God Rest You Merry, Gentlemen Summary

Synopsis

The narrator of Ernest Hemingway's "God Rest You Merry, Gentlemen" (1933) recalls a Christmas Day earlier in his life when he worked at a hospital in Kansas City. Like Hemingway himself during World War I, the narrator may be an ambulance driver, since he sits with two "ambulance surgeons" in the hospital's reception room. As they wait for a call, Doc Fisher and Doctor Wilcox recall the "extremely interesting case" they saw earlier that morning. A young man came in and asked the doctors to castrate him to help him overcome his "awful lust," which he believed was "a sin against our Lord and Saviour." Through this young boy's spiritual desperation, Hemingway raises concerns about the dangers of extreme Christian fundamentalism.

While Doctor Wilcox simply denounced the boy as a "fool," Doc Fisher tried to convince the boy that he had a "fine body" and that there was "nothing wrong" with his sexual urges. The boy left, but returned to the hospital several hours later after mutilating his genitals with a razor.

As the doctors talk, the boy's fate is still undecided—Doctor Wilcox, who was on call when the boy returned, says the boy may die from "loss of blood." Doc Fisher bitterly attributes the boy's critical status to the fact that the incompetent Doctor Wilcox "was unable to find this emergency listed in his book" when he treated the boy.

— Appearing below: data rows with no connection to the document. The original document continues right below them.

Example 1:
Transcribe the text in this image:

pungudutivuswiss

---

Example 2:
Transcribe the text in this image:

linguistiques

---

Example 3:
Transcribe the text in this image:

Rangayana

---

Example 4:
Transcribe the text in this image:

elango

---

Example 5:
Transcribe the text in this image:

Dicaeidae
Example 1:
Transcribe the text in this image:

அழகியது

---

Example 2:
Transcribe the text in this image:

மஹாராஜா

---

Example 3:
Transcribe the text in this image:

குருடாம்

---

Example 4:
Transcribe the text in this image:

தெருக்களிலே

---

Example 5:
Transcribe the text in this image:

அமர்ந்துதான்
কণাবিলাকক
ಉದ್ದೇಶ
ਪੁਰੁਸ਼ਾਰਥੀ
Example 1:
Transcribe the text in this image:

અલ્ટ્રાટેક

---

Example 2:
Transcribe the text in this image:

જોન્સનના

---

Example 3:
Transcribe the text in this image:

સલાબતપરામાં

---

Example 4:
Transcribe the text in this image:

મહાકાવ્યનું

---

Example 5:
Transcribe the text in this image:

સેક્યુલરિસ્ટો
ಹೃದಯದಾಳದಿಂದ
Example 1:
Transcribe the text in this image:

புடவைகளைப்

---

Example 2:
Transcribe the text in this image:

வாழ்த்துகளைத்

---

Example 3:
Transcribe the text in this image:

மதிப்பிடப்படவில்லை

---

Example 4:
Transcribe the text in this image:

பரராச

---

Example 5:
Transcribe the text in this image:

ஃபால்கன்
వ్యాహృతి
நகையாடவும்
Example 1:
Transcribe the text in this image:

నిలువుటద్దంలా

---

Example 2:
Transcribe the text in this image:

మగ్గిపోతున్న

This odd, brief story takes on a more profound meaning as the two doctors are contrasted with one another. Doc Fisher is capable, caring, and smart ("too damned smart" in Docto r Wilcox's opinion), but has a mysterious past. The narrator does not explain why such a gifted doctor is working in the emergency room on Christmas Day, but he does mention that Doc Fisher's "gambler's hands" once had a "lack of respect for Federal statues," a comment that may allude to the performance of illegal abortions. Doctor Wilcox, on the other hand, is incompetent, so much so that he carries a reference book to help him make diagnoses, and he cannot "get along without it." He also rudely corrects Doc Fisher when he refers to Christ as "our Savior" by retorting, "Our Saviour? Ain't you a Jew?"

By revealing that Doc Fisher is Jewish and Doctor Wilcox is a Christian at the end of the story, Hemingway adds another ironic twist to the day's strange events. The doctor who shared the desperate boy's religious beliefs took no care in treating him, while the Jewish doctor tried to explain to the boy that his arousal was "no sinful state." In his portraits of the two doctors, Hemingway takes aim at anti-Semitic attitudes and also questions the nature of true Christianity.